自灯明(犀の角のごとく)
2017/04/11
お釈迦様がなくらなられるときに
自灯明、法灯明
ということを教えられました。
阿難尊者がこれから私は何を頼りにして言ったら良いのかという質問に答えられたお言葉です。
「私が亡くなってからは、他人を頼りにせず自分を頼りにせよ、私が教えた法を頼りにせよ」と仰ったわけです。
この「自分を頼りにせよ」とは、一体どういう意味でしょうか。
阿難尊者はこの教えをどのように受け取ったかを考えて見るとお釈迦様のいわれた意味が見えて参ります。
自分を頼りにせよとは、聞慧や思慧、修慧を含む智慧のことを言っているでしょう。この自分の智慧を頼りにせよと言っているわけです。
これに似た言葉に「犀の角のようにただ独り歩め」という言葉があります。お釈迦様は、生前よくこのように弟子たちに教えられたようです。これも自分を頼りにせよということに通じますね。
これらを私たちに当てはめるならば、どのようになるでしょうか。これは、私たちの「往生は、一人一人のしのぎなり」(蓮如上人)という意味で理解すべきだと思います。
結局、誰も自分に変わって後生を解決してくれるわけではありません。たとえ他力であっても、自分の業の力で後生へと旅立って行くのです。後生の一大事の問題は自己でぶつかるより他にないのです。

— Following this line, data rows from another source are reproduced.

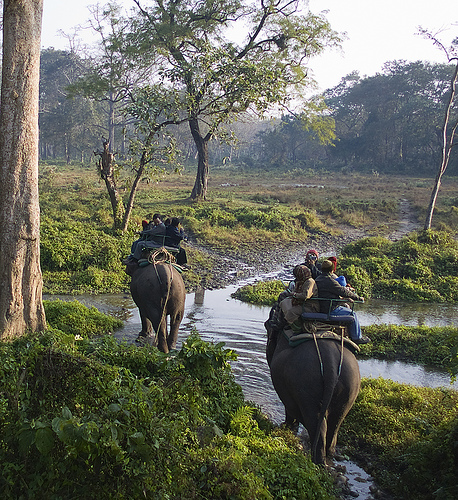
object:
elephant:
[130, 257, 185, 353]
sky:
[41, 2, 457, 115]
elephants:
[130, 243, 360, 465]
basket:
[302, 297, 354, 322]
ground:
[363, 158, 392, 175]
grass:
[208, 193, 303, 237]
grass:
[149, 419, 237, 490]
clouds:
[36, 0, 456, 113]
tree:
[102, 0, 327, 205]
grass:
[192, 357, 283, 434]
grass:
[378, 227, 450, 303]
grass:
[345, 381, 454, 491]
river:
[49, 193, 447, 493]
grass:
[0, 295, 352, 499]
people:
[122, 213, 190, 267]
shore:
[3, 153, 456, 496]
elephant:
[270, 320, 361, 466]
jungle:
[2, 0, 457, 494]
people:
[267, 249, 368, 344]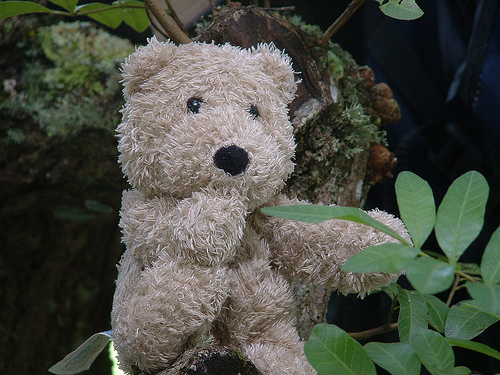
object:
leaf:
[393, 170, 436, 245]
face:
[116, 35, 297, 205]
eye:
[185, 95, 205, 115]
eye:
[248, 105, 260, 119]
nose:
[213, 144, 251, 176]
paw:
[185, 188, 252, 265]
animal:
[109, 32, 409, 375]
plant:
[257, 172, 498, 374]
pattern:
[381, 24, 483, 172]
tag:
[47, 327, 144, 374]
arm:
[143, 187, 250, 265]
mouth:
[208, 179, 259, 209]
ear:
[119, 35, 176, 85]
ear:
[252, 39, 302, 93]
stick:
[315, 0, 381, 41]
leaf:
[257, 203, 409, 247]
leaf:
[341, 241, 418, 274]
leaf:
[433, 170, 490, 264]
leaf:
[397, 285, 430, 344]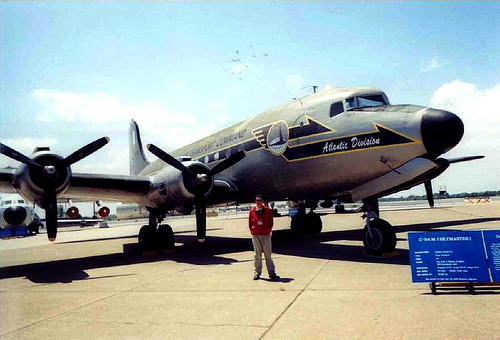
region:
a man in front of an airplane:
[10, 13, 487, 290]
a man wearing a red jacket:
[237, 189, 295, 291]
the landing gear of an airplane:
[353, 196, 400, 263]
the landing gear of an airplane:
[286, 196, 323, 243]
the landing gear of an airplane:
[126, 206, 179, 251]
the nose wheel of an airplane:
[353, 193, 400, 255]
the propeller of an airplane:
[140, 139, 248, 249]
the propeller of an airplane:
[0, 124, 110, 241]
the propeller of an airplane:
[419, 153, 492, 205]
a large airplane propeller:
[147, 141, 253, 244]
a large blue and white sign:
[405, 230, 489, 294]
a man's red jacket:
[246, 205, 274, 232]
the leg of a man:
[257, 233, 277, 274]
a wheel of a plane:
[357, 215, 397, 252]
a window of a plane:
[354, 92, 386, 109]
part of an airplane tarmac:
[0, 225, 404, 339]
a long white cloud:
[11, 80, 195, 144]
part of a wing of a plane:
[0, 168, 149, 208]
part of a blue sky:
[24, 0, 121, 47]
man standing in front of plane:
[248, 195, 282, 281]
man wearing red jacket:
[246, 196, 273, 236]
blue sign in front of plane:
[406, 227, 498, 284]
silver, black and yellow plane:
[0, 79, 483, 251]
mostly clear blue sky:
[1, 3, 499, 192]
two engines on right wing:
[0, 132, 250, 242]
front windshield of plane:
[327, 88, 392, 119]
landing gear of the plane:
[138, 211, 397, 258]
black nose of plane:
[421, 103, 468, 160]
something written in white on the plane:
[318, 135, 390, 154]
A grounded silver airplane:
[1, 85, 484, 256]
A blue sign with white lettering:
[408, 230, 499, 291]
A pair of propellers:
[0, 135, 246, 240]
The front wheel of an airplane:
[362, 218, 397, 255]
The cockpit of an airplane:
[324, 91, 389, 117]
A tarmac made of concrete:
[1, 200, 498, 338]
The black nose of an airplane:
[419, 107, 465, 157]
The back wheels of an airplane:
[136, 212, 321, 252]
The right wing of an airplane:
[0, 167, 237, 207]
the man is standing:
[244, 188, 289, 279]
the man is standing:
[232, 185, 287, 302]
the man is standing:
[237, 184, 294, 294]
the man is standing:
[231, 181, 283, 298]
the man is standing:
[232, 185, 287, 295]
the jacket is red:
[236, 208, 282, 238]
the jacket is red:
[235, 202, 280, 244]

さて、日本の仏教では、自灯明の自は無我になったところの自だといいますね。まあ、これは智慧という風に理解すると間違いではないと思いますが、自己の問題だというところが薄れてしまいます。
また、チベット仏教では、「犀の角のように」ということは声聞・縁覚の人の教えであるとして大変蔑んでいますね。これは論書にもそのような表現があるので仕方ないと思いますが、後生は一人一人のしのぎという点まで貶める必要はないと思います。